Een forumcommentaar bij de spionagefoto van het nieuwste model Aston Martin luidde als volgt: “Hardly breathtaking, horrible wheels. Although given that Aston’s prime market seems to be people with no taste I see this selling out almost instantly. There are more than enough rappers and premier league footballers to buy this up. Sad to see.”
Eenzelfde hopeloosheid overviel me bij het Googelen van ‘500 jaar Palladio’. Geen Architectuur Lokaal en geen Nederlands Architectuur Instituut dat er aandacht aan besteedt. En dat terwijl Palladio vier eeuwen vóór Mies van der Rohe een ‘international style’ ontwikkelde.
Op 8 november 1508 werd Andrea Palladio geboren als Andrea di Pietro della Gondola. Zijn vrije verwerking van de Hellenistische en Romeinse architectuur tot wat we de ‘Renaissance’ zijn gaan noemen is uitzonderlijk. Palladio trad daarmee in de voetsporen van Leone Battista Alberti en Sebastiano Serlio. Ook vervolmaakte hij zijn eigen interpretatie van de teksten van Vitruvius.
Palladio’s werk werd nadien geformaliseerd tot ‘stijl’, tot het neo-classicisme: een karakteristiek die onrecht doet aan de uitvindingen en vondsten die zijn werk kenmerken. Of het nu de narratieve toepassing van de architectonische orden betreft, de ruimtelijke opzet waarmee het huis op het landschap is betrokken of de gave doorwerking van verhoudingen en het decoratief systeem.
Onze renaissace in de Gouden Eeuw heeft Holland zijn eigen ankerplaatsen en identiteit verschaft: Jacob van Campen, Pieter Post, Adriaan Dortsman, de gebroeders Vingboons, Steven Vennecool, Arent van ’s-Gravezande, noem maar op. Een generatie van 1600 tot 1700 die de Hollandse architectuur internationaal op de kaart zette en richtinggevend was voor twee eeuwen lang bouwen aan steden en dorpen. Die Nederlandse architecten wisten de luxe en weelde van de Italiaanse interieurs te combineren met ingetogen metselwerk en ook nog eens af te stemmen op de beperkte gevelbreedtes in de lage landen. De hele klassieke canon van Lodewijk XIV tot Barok moest op smalle penanten en een geveltop worden uitgedrukt.
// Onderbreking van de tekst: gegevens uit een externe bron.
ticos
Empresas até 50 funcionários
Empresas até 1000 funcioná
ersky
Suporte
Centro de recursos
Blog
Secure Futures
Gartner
Die avant-garde positie zijn we in elk geval aan de bestuurlijke top kwijt geraakt: onze Rijksbouwmeesters en wethouders vinden het ‘interessant’ om de moderne Koen van Velzen het toegangspaviljoen tot Paleis het Loo te laten ontwerpen, in plaats van kundige traditionele architecten als Krijn van den Ende of Diederik Six. Onze Rijksbouwmeesters studeren op de nieuwbouw voor de Hoge Raad in Den Haag en hebben een voorkeur voor een van de zes gesuggereerde grove schoenendozen. Onze Rijksbouwmeesters lijken gemotiveerd door gezond verstand wanneer ze verrommeling van land en erf aan de orde stellen. In werkelijk stellen ze echter een Kim Jong Il achtig centralisme voor. Niks terugtredende overheid. En met succes, want voor hén verontschuldigen de ministers zich voor hun eigen slechte smaak. Van uw en mijn belastinggeld wordt nu door VROM een Gemeenschappelijk Ontwikkel Bedrijf opgezet. Onder leiding van de Rijksbouwmeesters gaat dat de grondexploitatie en vormgeving regelen van de grote locaties die Nederland nog heeft. Want als Katwijk of Wassenaar het voor het zeggen krijgen bij de bebouwing van het voormalig vliegveld Valkenburg dan wordt het misschien wel classicistisch. Of Brandevoort. Aan de markt kan je dat niet overlaten want die heeft geen smaak. Google voor de lol eens wie er gevraagd zijn voor de wedstrijd voor het nieuwe Vredespaleis in Den Haag, goedgekeurd door de gemeente Den Haag en de Rijksbouwmeester. ‘The usual suspects’, inderdaad.